I don’t obtain the regression coefficients from my predictors X (T_rectal, Ear, Eye, Cough, Nasal)

Family: bernoulli

Links: mu = identity

Formula: TUS ~ q

p ~ inv_logit(T_rectal + Ear + Eye + Cough + Nasal)

q ~ p * Se + (1 - p) * (1 - Sp)

Se ~ 1

Sp ~ 1

Data: bd (Number of observations: 482)

Draws: 4 chains, each with iter = 3000; warmup = 500; thin = 1;

total post-warmup draws = 10000

Population-Level Effects:

Estimate Est.Error l-95% CI u-95% CI Rhat Bulk_ESS Tail_ESS

Se_Intercept 0.40 0.03 0.33 0.47 1.00 5935 6306

Sp_Intercept 0.96 0.02 0.93 0.99 1.00 5775 4804

Draws were sampled using sampling(NUTS). For each parameter, Bulk_ESS

and Tail_ESS are effective sample size measures, and Rhat is the potential

scale reduction factor on split chains (at convergence, Rhat = 1).

prior class coef group resp dpar nlpar lb ub source

beta(4.62,0.86) b Se 0 1 user

beta(4.62,0.86) b Intercept Se 0 1 (vectorized)

beta(77.55,4.4) b Sp 0 1 user

beta(77.55,4.4) b Intercept Sp 0 1 (vectorized)

So I’ve struggled months to find what was not correct from my model and would like to know if you would have any idea to be able to look for the coefficients of X and characteristics of the logistic part of my model.

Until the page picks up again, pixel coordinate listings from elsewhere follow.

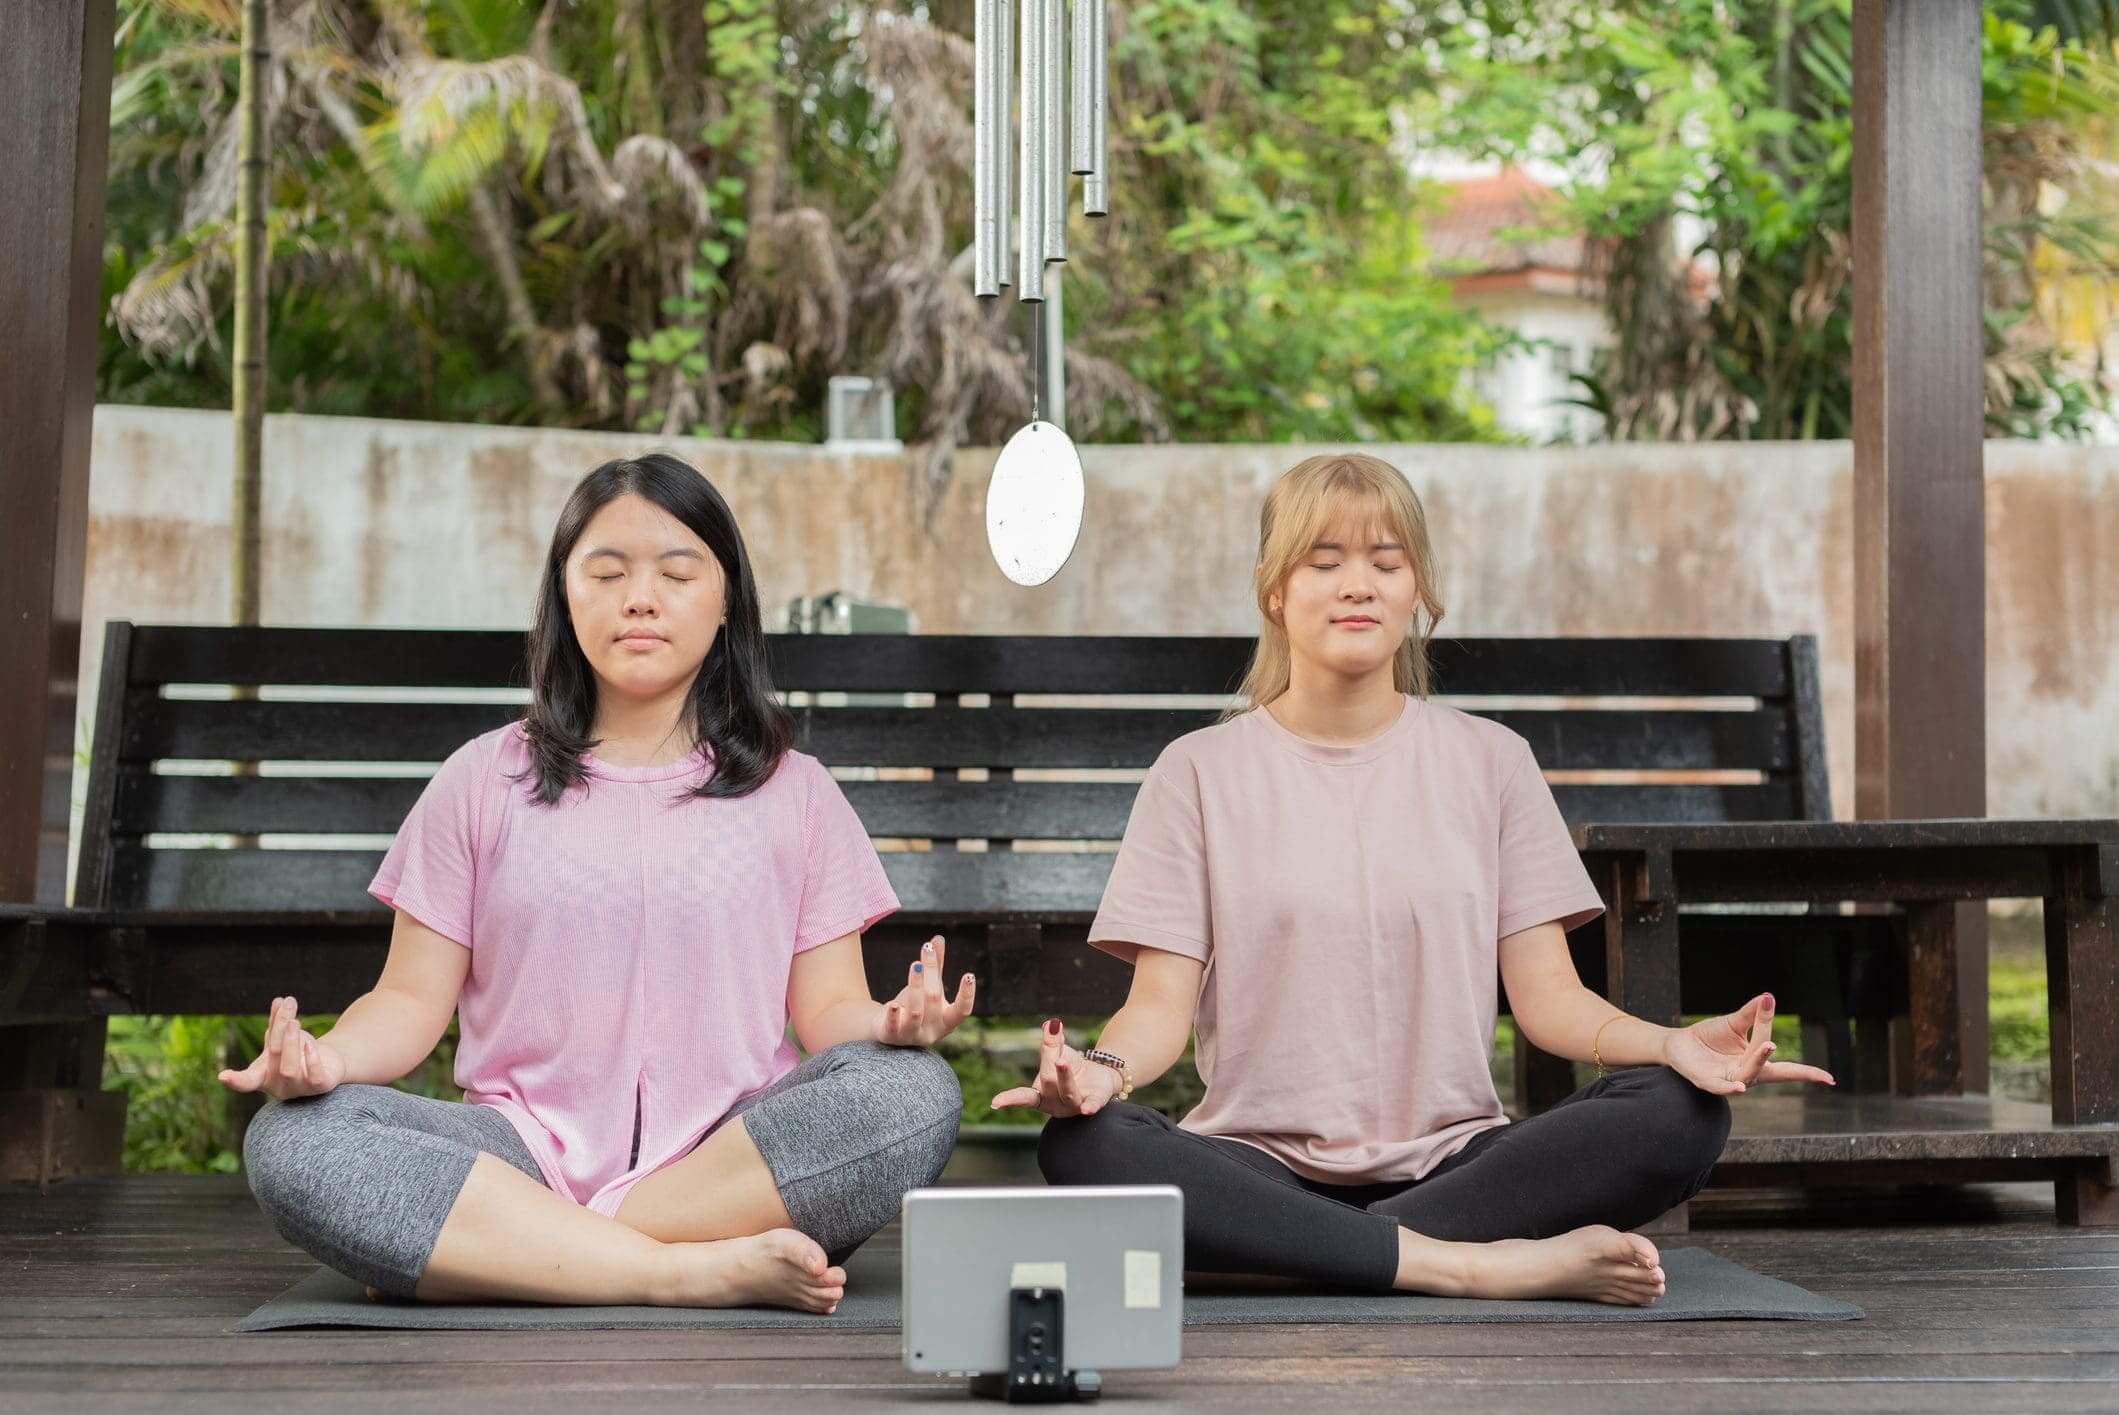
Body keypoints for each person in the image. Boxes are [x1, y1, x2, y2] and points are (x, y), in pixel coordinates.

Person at [1007, 451, 1834, 1306]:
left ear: (1417, 591)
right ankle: (1469, 1265)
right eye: (1323, 562)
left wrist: (1669, 1044)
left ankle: (1286, 1255)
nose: (1356, 585)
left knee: (1682, 1112)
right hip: (1254, 1162)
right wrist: (1100, 1069)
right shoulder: (1195, 772)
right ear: (1273, 591)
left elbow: (1549, 1000)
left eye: (1385, 562)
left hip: (1458, 1162)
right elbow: (1157, 1009)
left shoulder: (1493, 761)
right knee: (1084, 1145)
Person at [222, 453, 972, 1312]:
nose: (640, 598)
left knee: (913, 1093)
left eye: (676, 572)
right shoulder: (480, 779)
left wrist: (886, 1025)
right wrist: (329, 1060)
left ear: (726, 598)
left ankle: (522, 1249)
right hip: (519, 1152)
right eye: (607, 573)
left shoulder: (795, 791)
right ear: (565, 594)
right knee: (294, 1139)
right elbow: (406, 1002)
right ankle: (677, 1270)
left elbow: (827, 1010)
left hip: (729, 1160)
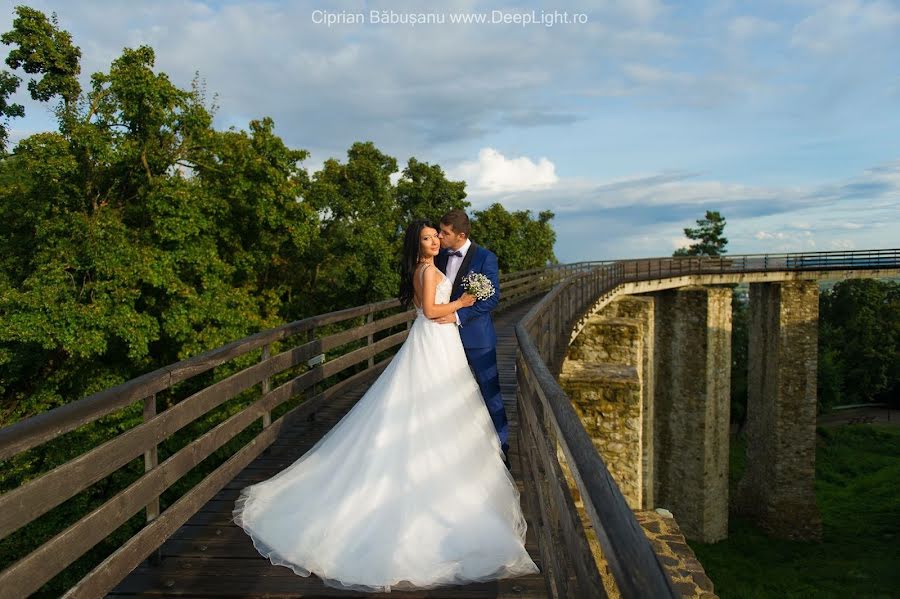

Many many thanks in advance

I think the problem is that you don’t specify coefficients in your p part, i.e. it should be something like:

nlf(p ~ inv_logit(Intercept+b_T_rectal*T_rectal+b_Ear*Ear+b_Eye*Eye+b_Cough*Cough+b5_Nasal*Nasal))

Thanks for this suggestion.
I was thinking that it was considered by default in my model with the b coefficients.
I tried to change the line as suggested but I am still not able to run the code with the message error:

Error: The following variables can neither be found in ‘data’ nor in ‘data2’:
‘Intercept’, ‘b_T_rectal’, ‘b_Ear’, ‘b_Eye’, ‘b_Cough’, ‘b_Nasal’

I’ve tried to put priors on these coefficients with the set_prior() argument but still not running.

I realized something when reading some other nlf application. You need to do like this:

bform <- bf(
  TUS ~ q, # test result of the individual which is a Bernoulli event
  nlf(p ~ inv_logit(Intercept+b_T_rectal*T_rectal+b_Ear*Ear+b_Eye*Eye+b_Cough*Cough+b_Nasal*Nasal)), # logistic model written directly
  nlf(q ~ p * Se + (1 - p) * (1 - Sp)), # q depends on the TP (true positive) and FP (false positive
  Se + Sp ~ 1, # put the Se and Sp as value to add in the model but with no data from them (only derived from the prior)
  Intercept + b_T_rectal + b_Ear + b_Eye + b_Cough + b_Nasal ~ 1,
  nl = TRUE, # we use a non linear formula
  family = bernoulli("identity")
)

Many thanks,
I know better understand the nlf() syntax.